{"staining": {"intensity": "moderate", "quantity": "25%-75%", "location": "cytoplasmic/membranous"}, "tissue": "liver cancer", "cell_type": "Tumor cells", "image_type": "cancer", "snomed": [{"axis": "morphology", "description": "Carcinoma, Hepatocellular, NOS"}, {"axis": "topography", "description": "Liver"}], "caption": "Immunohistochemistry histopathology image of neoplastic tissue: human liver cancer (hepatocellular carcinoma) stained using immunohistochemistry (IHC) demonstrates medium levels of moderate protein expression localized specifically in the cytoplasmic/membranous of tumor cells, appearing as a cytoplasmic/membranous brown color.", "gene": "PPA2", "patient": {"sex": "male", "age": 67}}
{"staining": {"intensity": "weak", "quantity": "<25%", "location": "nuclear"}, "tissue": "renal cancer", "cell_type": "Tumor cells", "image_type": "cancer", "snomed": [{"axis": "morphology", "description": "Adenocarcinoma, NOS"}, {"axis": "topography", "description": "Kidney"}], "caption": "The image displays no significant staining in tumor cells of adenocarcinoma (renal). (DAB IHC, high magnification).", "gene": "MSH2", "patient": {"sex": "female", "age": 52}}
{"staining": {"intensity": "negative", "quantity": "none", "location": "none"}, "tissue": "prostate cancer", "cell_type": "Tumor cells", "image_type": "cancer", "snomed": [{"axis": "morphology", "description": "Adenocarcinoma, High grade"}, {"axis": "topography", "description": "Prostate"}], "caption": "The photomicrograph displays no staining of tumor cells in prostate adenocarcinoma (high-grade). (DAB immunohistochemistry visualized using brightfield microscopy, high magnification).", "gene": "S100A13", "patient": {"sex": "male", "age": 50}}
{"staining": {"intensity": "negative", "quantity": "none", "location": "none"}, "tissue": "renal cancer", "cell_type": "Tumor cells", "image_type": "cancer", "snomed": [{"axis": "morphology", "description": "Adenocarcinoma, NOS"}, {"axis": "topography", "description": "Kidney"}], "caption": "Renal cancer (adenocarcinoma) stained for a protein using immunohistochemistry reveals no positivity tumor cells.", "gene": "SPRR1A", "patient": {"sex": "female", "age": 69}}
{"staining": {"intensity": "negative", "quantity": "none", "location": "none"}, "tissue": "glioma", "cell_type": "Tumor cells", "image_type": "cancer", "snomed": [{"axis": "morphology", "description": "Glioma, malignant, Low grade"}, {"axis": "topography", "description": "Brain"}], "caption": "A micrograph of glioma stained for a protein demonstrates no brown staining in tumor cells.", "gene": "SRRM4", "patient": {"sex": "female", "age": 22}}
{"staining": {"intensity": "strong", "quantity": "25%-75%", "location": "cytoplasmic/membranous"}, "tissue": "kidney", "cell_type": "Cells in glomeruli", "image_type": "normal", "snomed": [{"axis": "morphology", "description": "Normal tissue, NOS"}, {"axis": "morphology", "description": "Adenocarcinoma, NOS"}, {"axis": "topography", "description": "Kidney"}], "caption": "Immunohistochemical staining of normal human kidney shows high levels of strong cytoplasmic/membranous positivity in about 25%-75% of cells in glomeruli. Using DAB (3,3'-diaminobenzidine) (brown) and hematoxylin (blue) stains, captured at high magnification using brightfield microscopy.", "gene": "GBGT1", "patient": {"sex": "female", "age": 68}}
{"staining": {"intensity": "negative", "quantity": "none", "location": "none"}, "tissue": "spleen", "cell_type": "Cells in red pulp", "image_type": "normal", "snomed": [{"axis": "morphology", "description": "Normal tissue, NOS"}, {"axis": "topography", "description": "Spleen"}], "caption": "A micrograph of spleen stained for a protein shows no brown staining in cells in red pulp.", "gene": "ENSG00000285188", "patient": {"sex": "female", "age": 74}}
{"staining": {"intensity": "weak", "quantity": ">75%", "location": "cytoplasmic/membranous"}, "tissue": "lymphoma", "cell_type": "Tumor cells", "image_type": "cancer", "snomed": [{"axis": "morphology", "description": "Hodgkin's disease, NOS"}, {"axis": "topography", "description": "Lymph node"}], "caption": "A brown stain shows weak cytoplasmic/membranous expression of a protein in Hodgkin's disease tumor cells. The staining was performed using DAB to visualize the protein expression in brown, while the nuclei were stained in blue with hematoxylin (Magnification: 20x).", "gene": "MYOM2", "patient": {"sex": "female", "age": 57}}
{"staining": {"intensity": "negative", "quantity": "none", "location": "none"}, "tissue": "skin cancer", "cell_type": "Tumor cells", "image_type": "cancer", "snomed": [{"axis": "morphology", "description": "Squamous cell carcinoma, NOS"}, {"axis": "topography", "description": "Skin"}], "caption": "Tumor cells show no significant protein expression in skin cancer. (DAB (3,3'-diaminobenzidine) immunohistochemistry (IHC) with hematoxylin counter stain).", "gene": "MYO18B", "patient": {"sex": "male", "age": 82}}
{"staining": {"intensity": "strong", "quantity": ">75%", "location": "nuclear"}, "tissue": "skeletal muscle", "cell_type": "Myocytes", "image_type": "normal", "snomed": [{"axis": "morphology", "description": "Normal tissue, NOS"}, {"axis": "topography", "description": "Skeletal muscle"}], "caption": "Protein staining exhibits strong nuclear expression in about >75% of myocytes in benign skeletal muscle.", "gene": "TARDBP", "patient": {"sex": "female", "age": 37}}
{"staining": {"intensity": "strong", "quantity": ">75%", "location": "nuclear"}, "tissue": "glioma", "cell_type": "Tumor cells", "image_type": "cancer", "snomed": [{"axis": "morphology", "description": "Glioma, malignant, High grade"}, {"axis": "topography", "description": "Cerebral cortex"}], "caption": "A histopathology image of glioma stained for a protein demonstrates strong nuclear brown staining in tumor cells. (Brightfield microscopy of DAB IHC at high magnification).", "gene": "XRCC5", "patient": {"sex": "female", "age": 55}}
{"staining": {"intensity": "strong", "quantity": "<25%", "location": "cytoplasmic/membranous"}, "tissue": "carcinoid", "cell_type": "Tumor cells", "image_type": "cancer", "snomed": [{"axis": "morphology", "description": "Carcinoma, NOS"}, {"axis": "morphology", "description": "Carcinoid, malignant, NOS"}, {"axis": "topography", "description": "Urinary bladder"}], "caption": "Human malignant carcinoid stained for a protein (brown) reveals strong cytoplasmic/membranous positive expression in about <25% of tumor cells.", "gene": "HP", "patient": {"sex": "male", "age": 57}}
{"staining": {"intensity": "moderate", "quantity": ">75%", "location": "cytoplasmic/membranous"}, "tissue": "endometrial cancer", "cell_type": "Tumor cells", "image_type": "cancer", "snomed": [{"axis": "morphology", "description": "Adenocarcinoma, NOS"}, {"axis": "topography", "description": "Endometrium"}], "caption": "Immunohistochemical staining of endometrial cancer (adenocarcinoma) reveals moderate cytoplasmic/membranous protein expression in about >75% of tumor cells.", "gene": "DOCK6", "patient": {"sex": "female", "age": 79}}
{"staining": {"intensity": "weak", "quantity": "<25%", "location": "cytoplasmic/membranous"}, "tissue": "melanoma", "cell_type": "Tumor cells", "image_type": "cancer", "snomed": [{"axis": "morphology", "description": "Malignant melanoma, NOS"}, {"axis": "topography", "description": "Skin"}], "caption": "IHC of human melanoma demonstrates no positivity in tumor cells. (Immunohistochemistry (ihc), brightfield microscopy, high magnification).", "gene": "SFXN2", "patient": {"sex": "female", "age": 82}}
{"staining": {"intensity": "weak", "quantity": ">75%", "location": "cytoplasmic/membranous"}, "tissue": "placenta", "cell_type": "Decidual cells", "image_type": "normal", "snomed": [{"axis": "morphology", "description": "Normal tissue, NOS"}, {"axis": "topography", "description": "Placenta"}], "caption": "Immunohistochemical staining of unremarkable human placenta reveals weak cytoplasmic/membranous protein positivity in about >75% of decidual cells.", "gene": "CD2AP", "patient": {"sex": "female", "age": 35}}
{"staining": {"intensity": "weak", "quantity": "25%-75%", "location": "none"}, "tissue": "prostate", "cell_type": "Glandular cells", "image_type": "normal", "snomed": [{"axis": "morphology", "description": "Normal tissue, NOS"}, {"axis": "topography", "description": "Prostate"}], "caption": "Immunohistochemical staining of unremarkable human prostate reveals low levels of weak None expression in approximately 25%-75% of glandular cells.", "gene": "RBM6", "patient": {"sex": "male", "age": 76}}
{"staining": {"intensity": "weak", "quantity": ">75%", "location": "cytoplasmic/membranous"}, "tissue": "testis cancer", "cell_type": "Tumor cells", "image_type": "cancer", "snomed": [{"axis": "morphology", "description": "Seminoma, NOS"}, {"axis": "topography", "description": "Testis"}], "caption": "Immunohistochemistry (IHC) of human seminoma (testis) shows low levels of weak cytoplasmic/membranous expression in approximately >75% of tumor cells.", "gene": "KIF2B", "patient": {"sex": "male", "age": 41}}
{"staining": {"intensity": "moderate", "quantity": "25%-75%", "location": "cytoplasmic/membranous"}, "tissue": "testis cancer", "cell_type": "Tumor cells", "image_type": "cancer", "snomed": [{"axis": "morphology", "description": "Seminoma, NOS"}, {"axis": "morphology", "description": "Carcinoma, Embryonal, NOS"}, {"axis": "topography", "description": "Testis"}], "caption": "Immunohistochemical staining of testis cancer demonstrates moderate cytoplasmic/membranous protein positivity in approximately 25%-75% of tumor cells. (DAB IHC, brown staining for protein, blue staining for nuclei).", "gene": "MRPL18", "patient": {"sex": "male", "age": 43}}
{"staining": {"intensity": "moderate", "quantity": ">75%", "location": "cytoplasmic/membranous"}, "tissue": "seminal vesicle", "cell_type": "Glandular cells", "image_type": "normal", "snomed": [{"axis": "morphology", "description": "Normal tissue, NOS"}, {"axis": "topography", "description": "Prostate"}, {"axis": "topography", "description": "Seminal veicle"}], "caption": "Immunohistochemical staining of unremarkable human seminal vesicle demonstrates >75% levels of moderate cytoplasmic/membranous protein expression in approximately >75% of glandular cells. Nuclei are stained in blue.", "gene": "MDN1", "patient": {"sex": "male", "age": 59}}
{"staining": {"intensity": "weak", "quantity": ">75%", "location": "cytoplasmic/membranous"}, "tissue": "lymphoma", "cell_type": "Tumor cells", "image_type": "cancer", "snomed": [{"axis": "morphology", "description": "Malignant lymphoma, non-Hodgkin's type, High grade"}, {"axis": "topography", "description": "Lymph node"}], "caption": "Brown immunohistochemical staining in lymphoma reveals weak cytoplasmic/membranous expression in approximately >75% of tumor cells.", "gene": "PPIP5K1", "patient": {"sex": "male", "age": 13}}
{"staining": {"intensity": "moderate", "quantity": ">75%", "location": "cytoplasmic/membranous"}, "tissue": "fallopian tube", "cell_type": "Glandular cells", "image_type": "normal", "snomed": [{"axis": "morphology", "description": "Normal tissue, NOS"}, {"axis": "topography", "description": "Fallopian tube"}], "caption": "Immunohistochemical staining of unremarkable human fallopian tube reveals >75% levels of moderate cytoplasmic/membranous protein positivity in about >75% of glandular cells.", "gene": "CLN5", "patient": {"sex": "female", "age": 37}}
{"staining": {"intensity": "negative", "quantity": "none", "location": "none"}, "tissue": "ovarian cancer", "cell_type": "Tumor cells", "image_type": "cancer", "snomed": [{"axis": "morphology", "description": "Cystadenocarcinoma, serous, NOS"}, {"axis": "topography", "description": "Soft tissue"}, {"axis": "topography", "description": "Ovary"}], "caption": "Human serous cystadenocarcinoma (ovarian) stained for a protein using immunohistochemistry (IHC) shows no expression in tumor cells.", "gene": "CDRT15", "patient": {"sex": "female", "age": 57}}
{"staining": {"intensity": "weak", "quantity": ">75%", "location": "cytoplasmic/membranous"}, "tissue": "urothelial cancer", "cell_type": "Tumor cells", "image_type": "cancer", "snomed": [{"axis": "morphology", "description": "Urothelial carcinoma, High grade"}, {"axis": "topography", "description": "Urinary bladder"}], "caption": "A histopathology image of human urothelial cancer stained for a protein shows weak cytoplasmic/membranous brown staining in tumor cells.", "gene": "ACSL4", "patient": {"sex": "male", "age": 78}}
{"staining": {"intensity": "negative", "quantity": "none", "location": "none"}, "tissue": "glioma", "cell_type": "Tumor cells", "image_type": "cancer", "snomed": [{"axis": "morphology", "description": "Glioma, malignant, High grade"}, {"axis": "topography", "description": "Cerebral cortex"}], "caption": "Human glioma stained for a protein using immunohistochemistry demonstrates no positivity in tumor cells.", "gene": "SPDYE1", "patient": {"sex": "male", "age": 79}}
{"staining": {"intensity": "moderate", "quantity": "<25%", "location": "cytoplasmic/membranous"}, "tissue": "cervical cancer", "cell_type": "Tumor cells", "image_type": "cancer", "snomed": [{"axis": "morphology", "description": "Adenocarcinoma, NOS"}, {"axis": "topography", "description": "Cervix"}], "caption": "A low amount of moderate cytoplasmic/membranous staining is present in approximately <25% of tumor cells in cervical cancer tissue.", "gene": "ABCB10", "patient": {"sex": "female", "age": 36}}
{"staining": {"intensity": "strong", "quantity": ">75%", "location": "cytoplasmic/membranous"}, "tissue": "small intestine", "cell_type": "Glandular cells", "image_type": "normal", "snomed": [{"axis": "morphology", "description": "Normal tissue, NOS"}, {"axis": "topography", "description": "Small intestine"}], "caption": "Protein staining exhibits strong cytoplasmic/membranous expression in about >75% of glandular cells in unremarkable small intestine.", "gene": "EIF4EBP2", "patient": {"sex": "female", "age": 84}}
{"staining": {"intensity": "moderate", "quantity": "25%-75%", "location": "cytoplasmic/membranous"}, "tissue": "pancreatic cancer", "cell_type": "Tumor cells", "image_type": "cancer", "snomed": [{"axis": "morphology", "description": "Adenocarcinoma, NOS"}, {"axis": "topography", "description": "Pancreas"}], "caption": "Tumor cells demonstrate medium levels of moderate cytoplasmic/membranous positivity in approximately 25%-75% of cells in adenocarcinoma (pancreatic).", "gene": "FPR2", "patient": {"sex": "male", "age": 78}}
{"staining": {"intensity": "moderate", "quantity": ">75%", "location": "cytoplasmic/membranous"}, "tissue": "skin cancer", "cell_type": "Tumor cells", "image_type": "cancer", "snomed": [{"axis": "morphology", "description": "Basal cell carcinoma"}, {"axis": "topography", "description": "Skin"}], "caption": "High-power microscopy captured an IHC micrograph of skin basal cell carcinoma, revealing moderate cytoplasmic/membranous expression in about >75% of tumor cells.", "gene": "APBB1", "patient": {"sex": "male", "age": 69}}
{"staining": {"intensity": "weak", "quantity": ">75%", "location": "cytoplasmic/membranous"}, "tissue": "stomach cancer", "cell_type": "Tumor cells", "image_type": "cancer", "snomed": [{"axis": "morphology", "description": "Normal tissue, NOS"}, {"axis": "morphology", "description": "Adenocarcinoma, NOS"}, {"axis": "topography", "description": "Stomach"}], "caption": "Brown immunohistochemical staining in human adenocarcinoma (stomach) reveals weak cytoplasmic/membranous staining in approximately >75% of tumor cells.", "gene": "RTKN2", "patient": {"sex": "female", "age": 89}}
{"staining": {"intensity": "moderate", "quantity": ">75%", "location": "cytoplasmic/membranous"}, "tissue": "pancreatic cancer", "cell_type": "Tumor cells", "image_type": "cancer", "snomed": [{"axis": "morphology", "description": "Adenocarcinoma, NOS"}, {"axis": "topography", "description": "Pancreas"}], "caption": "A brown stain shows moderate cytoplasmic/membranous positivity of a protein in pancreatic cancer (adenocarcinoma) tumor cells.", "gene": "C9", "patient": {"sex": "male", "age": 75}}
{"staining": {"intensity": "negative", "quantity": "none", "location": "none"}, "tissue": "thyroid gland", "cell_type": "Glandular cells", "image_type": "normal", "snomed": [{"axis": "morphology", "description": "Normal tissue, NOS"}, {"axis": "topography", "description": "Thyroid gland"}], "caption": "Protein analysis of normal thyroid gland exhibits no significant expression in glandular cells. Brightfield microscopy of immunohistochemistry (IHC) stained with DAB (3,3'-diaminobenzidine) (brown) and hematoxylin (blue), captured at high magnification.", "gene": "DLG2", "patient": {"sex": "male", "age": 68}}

────

» **Problem to solve**
From the records above, retype only the lines starting at the line that contains "using immunohistochemistry demonstrates" and ending at the line that contains "cells demonstrate medium", both included.

» **Result of the task**
{"staining": {"intensity": "negative", "quantity": "none", "location": "none"}, "tissue": "glioma", "cell_type": "Tumor cells", "image_type": "cancer", "snomed": [{"axis": "morphology", "description": "Glioma, malignant, High grade"}, {"axis": "topography", "description": "Cerebral cortex"}], "caption": "Human glioma stained for a protein using immunohistochemistry demonstrates no positivity in tumor cells.", "gene": "SPDYE1", "patient": {"sex": "male", "age": 79}}
{"staining": {"intensity": "moderate", "quantity": "<25%", "location": "cytoplasmic/membranous"}, "tissue": "cervical cancer", "cell_type": "Tumor cells", "image_type": "cancer", "snomed": [{"axis": "morphology", "description": "Adenocarcinoma, NOS"}, {"axis": "topography", "description": "Cervix"}], "caption": "A low amount of moderate cytoplasmic/membranous staining is present in approximately <25% of tumor cells in cervical cancer tissue.", "gene": "ABCB10", "patient": {"sex": "female", "age": 36}}
{"staining": {"intensity": "strong", "quantity": ">75%", "location": "cytoplasmic/membranous"}, "tissue": "small intestine", "cell_type": "Glandular cells", "image_type": "normal", "snomed": [{"axis": "morphology", "description": "Normal tissue, NOS"}, {"axis": "topography", "description": "Small intestine"}], "caption": "Protein staining exhibits strong cytoplasmic/membranous expression in about >75% of glandular cells in unremarkable small intestine.", "gene": "EIF4EBP2", "patient": {"sex": "female", "age": 84}}
{"staining": {"intensity": "moderate", "quantity": "25%-75%", "location": "cytoplasmic/membranous"}, "tissue": "pancreatic cancer", "cell_type": "Tumor cells", "image_type": "cancer", "snomed": [{"axis": "morphology", "description": "Adenocarcinoma, NOS"}, {"axis": "topography", "description": "Pancreas"}], "caption": "Tumor cells demonstrate medium levels of moderate cytoplasmic/membranous positivity in approximately 25%-75% of cells in adenocarcinoma (pancreatic).", "gene": "FPR2", "patient": {"sex": "male", "age": 78}}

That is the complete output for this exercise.